__WHAT IS NEEDED__
Reply solely with the number of lines, in the records underneath, that include the word "setup".

(Records excerpted from a collection)
┄┄┄┄┄┄┄┄┄┄

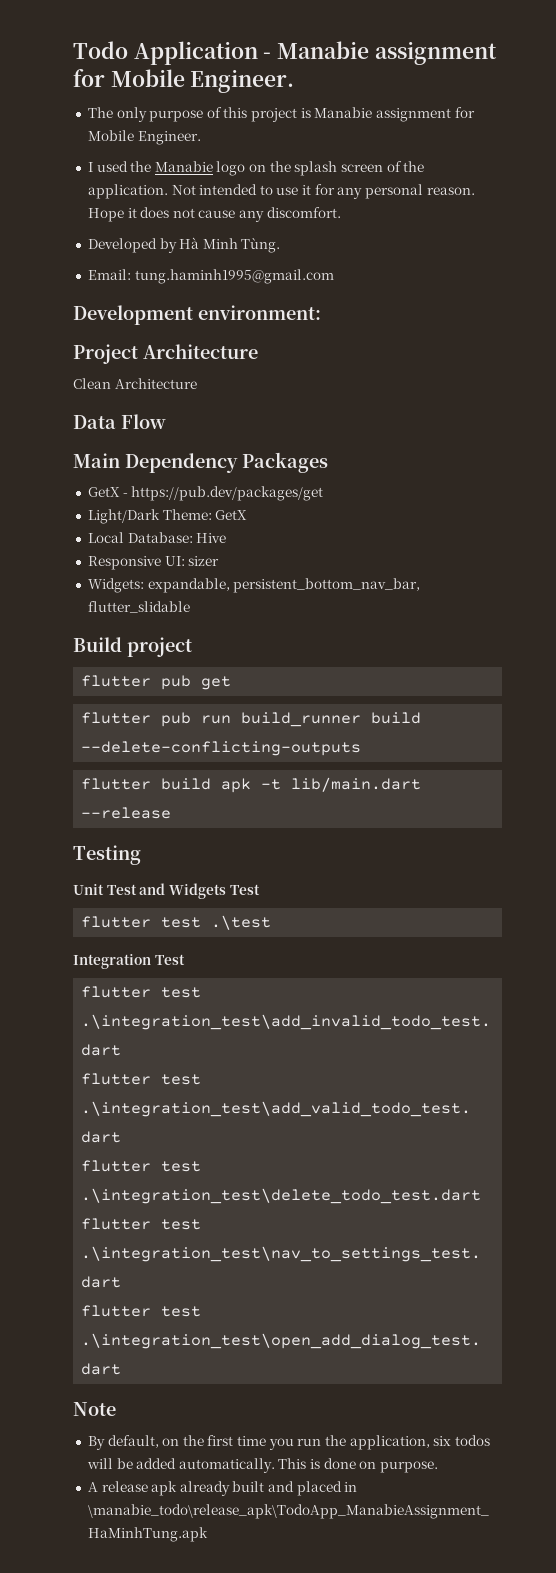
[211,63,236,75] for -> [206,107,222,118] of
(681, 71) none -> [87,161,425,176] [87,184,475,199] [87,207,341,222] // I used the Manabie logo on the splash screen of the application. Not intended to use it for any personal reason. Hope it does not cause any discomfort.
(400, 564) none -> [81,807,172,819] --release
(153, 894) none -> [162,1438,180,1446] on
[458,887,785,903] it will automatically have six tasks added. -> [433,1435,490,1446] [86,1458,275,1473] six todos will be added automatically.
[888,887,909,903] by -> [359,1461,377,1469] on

┄┄┄┄┄┄┄┄┄┄

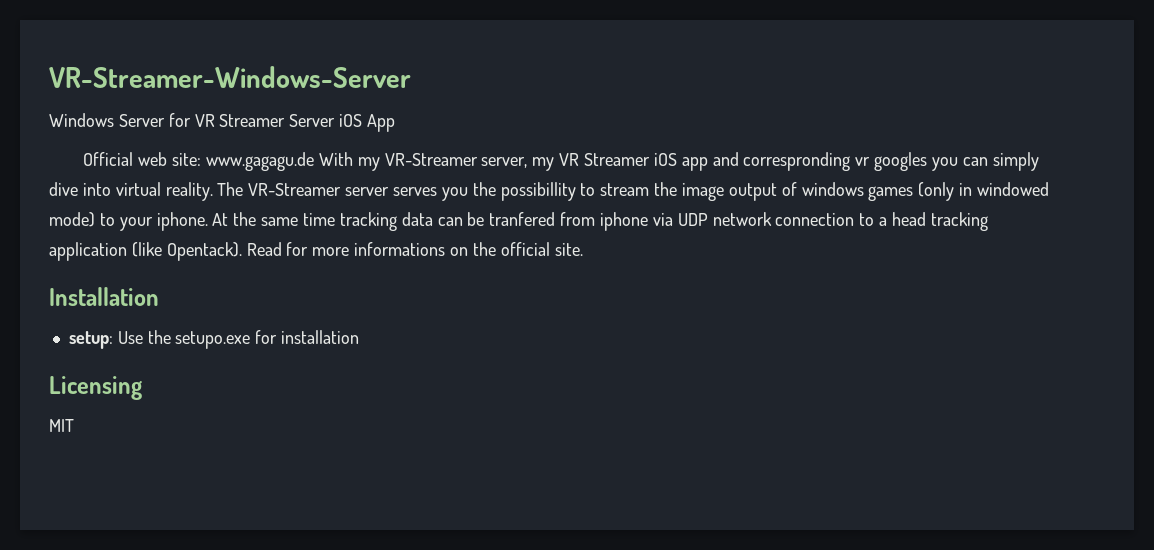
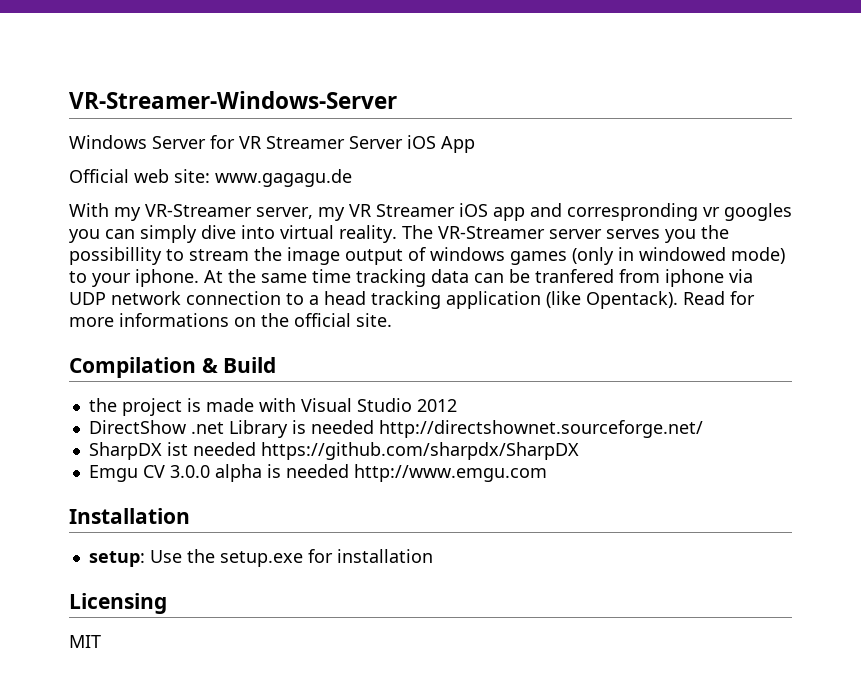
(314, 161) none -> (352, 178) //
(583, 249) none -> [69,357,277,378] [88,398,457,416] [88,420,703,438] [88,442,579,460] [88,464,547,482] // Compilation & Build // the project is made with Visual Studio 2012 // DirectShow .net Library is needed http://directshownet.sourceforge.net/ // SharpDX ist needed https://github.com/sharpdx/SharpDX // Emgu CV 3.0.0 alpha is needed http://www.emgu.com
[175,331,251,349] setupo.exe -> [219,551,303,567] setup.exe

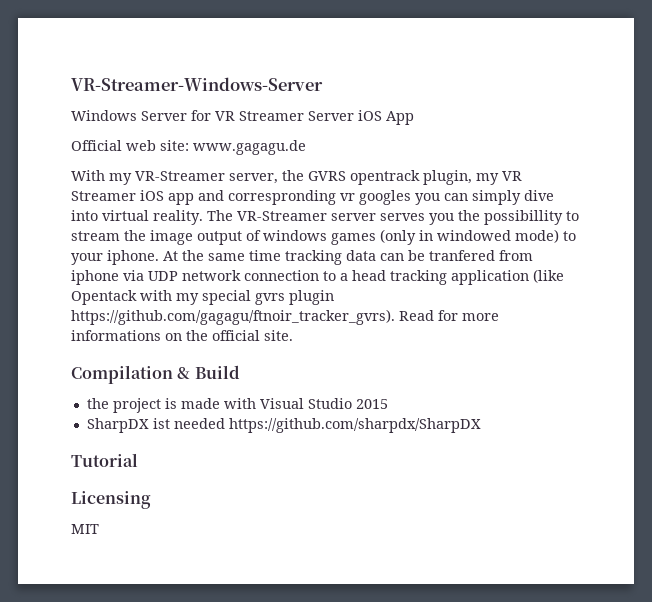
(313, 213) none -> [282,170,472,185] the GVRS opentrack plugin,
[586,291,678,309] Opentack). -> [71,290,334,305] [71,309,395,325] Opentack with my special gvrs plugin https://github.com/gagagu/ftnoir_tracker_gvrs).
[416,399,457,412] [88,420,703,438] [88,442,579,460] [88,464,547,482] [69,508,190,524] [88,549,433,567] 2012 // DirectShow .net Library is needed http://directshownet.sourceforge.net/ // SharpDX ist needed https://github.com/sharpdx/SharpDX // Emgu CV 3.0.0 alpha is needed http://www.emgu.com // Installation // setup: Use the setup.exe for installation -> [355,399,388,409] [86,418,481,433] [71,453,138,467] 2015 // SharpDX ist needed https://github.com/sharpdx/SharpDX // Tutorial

┄┄┄┄┄┄┄┄┄┄

__RESULT FOR THIS TASK__
2